でも、日本ではあまりありませんよね?…むしろ、仲間たちの間ではビジネスや商売はご法度…的な雰囲気が漂っていると思いませんか?他の国々ではオッケー(もちろん節度を保って)なのに、なんでだろう、と思って出版物を調べたところ、その理由がわかった気がしました!翻訳の際の文法(動詞や目的語の順序)の違いが関係しているのではないかと。
過去の「読者からの質問 」に以下のような一文がありました。(塔研21 3月号 31ページ 6節)
● クリスチャンは,兄弟関係を商業目的で利用しないよう注意します。(動詞=利用しない & 注意)
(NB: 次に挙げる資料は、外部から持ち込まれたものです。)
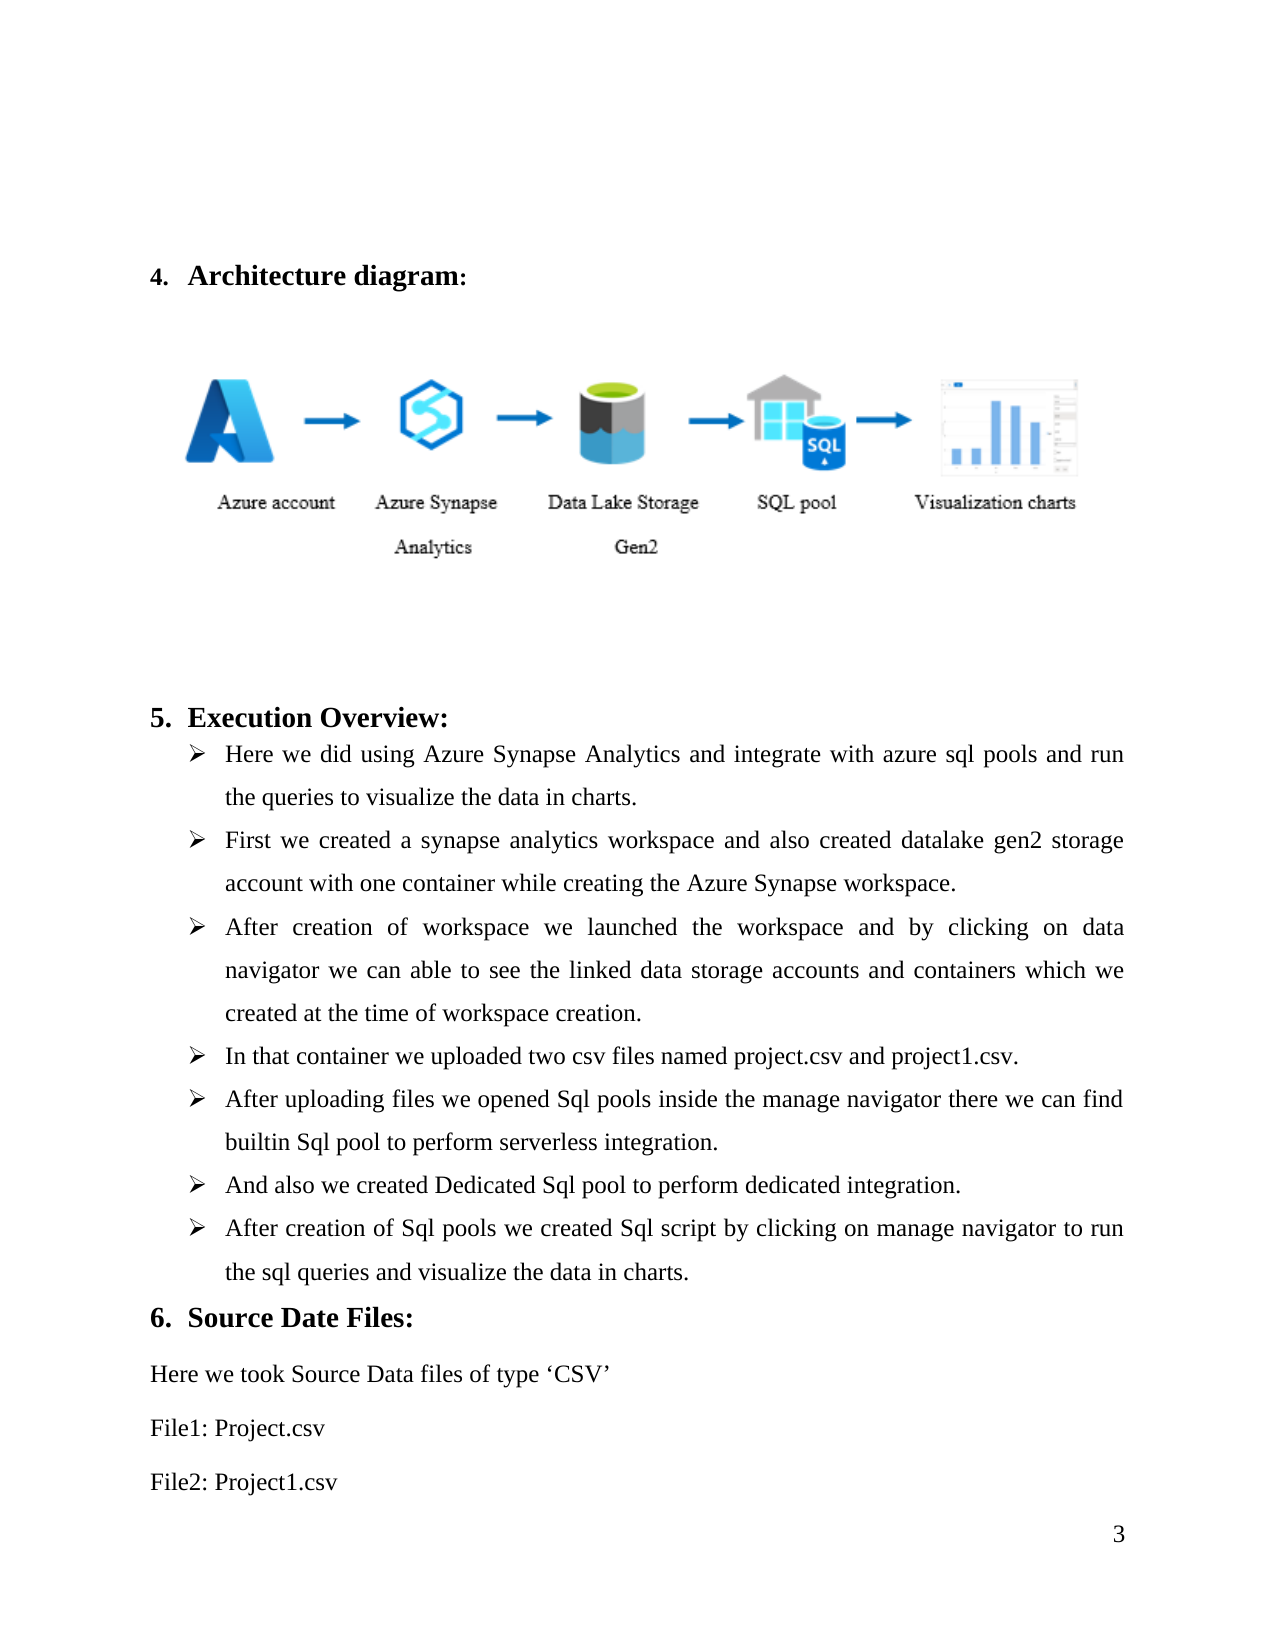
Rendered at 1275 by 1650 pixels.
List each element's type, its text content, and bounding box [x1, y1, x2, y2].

text File2: Project1.csv [150, 1467, 1125, 1496]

一方、原文となる英語では、以下のようになっています。
● resist any temptation to use our brotherhood for commercial purposes(動詞=”resist” 抵抗する)
→ 商業目的で兄弟関係を利用しようとするいかなる誘惑にも抵抗する(つまり、兄弟関係を使って儲けてやろう!という誘惑に負けない)
スペイン語では、
● resisten la tentación de valerse de sus hermanos para obtener beneficio económico(動詞=”resistir” 抵抗する)
→ 経済的な益を得るために兄弟たちを利用する誘惑に抵抗する(つまり、兄弟たちを利用して主に自分が益を得ようとはしないように)
これらを指針として、お互い益となる正当なサービス(売買や仕事) の情報交換がしていけたらいいですね!